*TAREA ASIGNADA*: Reproduce íntegro y sin ningún cambio el fragmento sobre el caso Waldo´s en Sonora que aparece a continuación.

Luis Enrique Ortiz
La Fiscalía de Sonora mejor tiró la toalla, luego de malabarear con el caso Waldo´s durante tres meses de mucho ruido y pocas nueces, le lanzó la papa caliente a su similar federal, heredando un caso tan mal armado que nadie está en la cárcel, pese a haberse girado orden de aprehensión contra 25 personas y haber detenido a siete presuntos implicados.
El abogado de lo sonorenses, Gustavo Rómulo Salas Chávez, quebró su promesa de no impunidad y ahora habrá que leer de nuevo las conclusiones del ministerio público y pues los culpables, mientras tanto libres, hasta que la Fiscalía General de la República (FGR), le entienda al galimatías ilegible de la autoridad producto del cual hay procesos penales contra 25 personas.
La mayoría son servidores públicos estatales y municipales, cuyos nombres fueron filtrados el mismo 24 de diciembre y ninguno ha desmentido pertenecer al selecto grupo de personas -con diferentes grados de responsabilidad- que permitieron operar a una tienda que legalmente no debería haber estado abierta al público y cuya negligencia costó la vida a 24 personas y causó lesiones a al menos una docena más.

Datos de coordenadas de puntos clave:
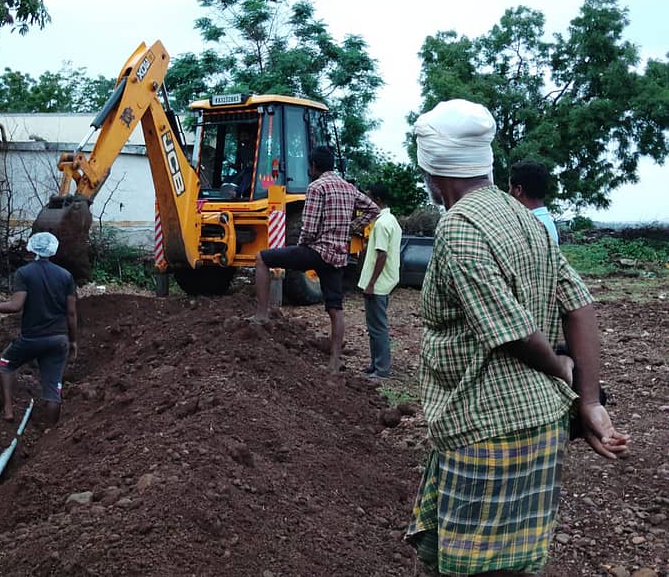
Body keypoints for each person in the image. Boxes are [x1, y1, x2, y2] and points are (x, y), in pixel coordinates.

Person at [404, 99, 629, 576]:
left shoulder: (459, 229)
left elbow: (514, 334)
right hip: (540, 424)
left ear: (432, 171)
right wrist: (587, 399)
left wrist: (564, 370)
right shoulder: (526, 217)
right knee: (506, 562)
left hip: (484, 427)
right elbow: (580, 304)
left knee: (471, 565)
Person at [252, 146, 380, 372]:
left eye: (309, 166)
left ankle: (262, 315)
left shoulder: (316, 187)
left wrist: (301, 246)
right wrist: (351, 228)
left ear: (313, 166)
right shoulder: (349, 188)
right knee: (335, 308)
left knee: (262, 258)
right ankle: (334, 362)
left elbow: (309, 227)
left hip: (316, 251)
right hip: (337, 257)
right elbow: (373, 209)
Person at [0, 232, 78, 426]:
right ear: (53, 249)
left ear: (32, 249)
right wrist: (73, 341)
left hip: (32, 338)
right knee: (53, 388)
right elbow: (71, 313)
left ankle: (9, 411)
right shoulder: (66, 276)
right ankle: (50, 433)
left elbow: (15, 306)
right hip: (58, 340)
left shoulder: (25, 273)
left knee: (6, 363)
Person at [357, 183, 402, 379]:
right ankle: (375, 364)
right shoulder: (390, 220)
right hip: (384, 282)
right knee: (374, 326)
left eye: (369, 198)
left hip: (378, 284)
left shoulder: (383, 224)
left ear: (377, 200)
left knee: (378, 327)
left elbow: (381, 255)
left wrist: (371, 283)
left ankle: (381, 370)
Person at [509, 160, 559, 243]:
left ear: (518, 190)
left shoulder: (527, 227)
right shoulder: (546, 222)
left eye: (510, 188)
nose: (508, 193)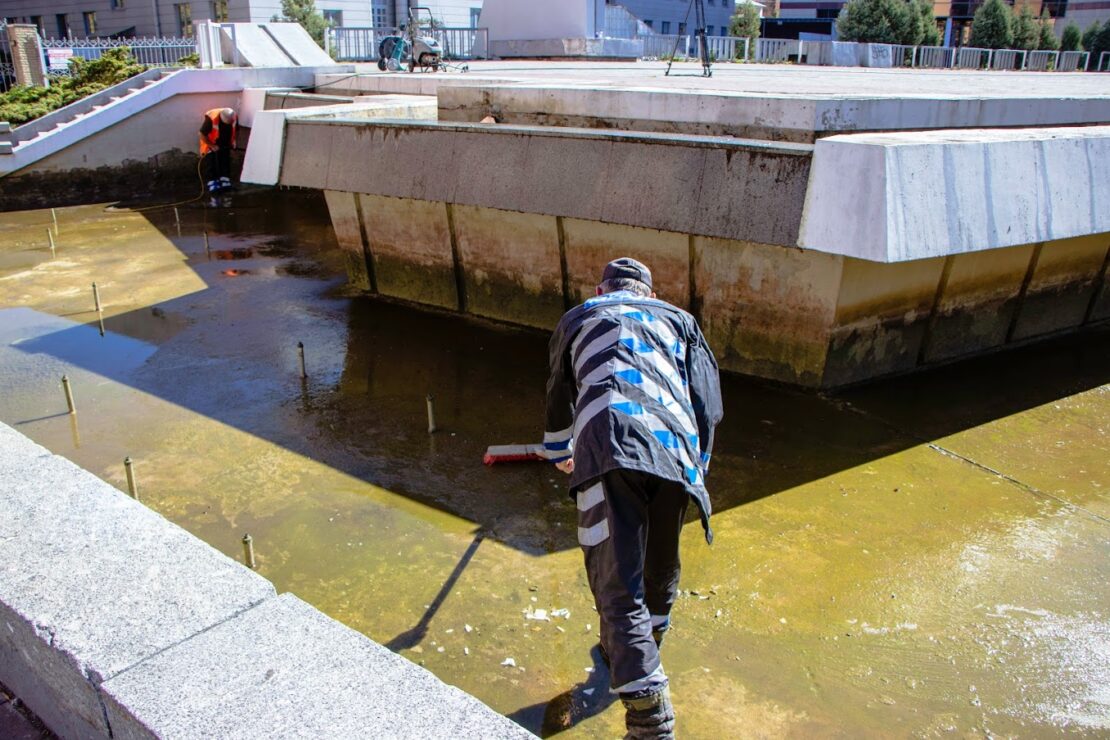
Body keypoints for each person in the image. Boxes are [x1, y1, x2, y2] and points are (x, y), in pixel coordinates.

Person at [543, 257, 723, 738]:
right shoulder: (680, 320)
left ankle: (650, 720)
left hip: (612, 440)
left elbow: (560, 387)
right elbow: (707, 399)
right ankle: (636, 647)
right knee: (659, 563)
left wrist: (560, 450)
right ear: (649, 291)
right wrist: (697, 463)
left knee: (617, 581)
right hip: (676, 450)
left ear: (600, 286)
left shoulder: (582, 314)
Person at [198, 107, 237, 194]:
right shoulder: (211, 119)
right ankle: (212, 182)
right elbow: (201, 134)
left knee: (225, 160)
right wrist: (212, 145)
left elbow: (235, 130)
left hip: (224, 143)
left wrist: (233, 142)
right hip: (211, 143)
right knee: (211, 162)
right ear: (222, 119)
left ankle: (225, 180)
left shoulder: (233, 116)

*RESULTADO DEL EJERCICIO*:
Luis Enrique Ortiz
La Fiscalía de Sonora mejor tiró la toalla, luego de malabarear con el caso Waldo´s durante tres meses de mucho ruido y pocas nueces, le lanzó la papa caliente a su similar federal, heredando un caso tan mal armado que nadie está en la cárcel, pese a haberse girado orden de aprehensión contra 25 personas y haber detenido a siete presuntos implicados.
El abogado de lo sonorenses, Gustavo Rómulo Salas Chávez, quebró su promesa de no impunidad y ahora habrá que leer de nuevo las conclusiones del ministerio público y pues los culpables, mientras tanto libres, hasta que la Fiscalía General de la República (FGR), le entienda al galimatías ilegible de la autoridad producto del cual hay procesos penales contra 25 personas.
La mayoría son servidores públicos estatales y municipales, cuyos nombres fueron filtrados el mismo 24 de diciembre y ninguno ha desmentido pertenecer al selecto grupo de personas -con diferentes grados de responsabilidad- que permitieron operar a una tienda que legalmente no debería haber estado abierta al público y cuya negligencia costó la vida a 24 personas y causó lesiones a al menos una docena más.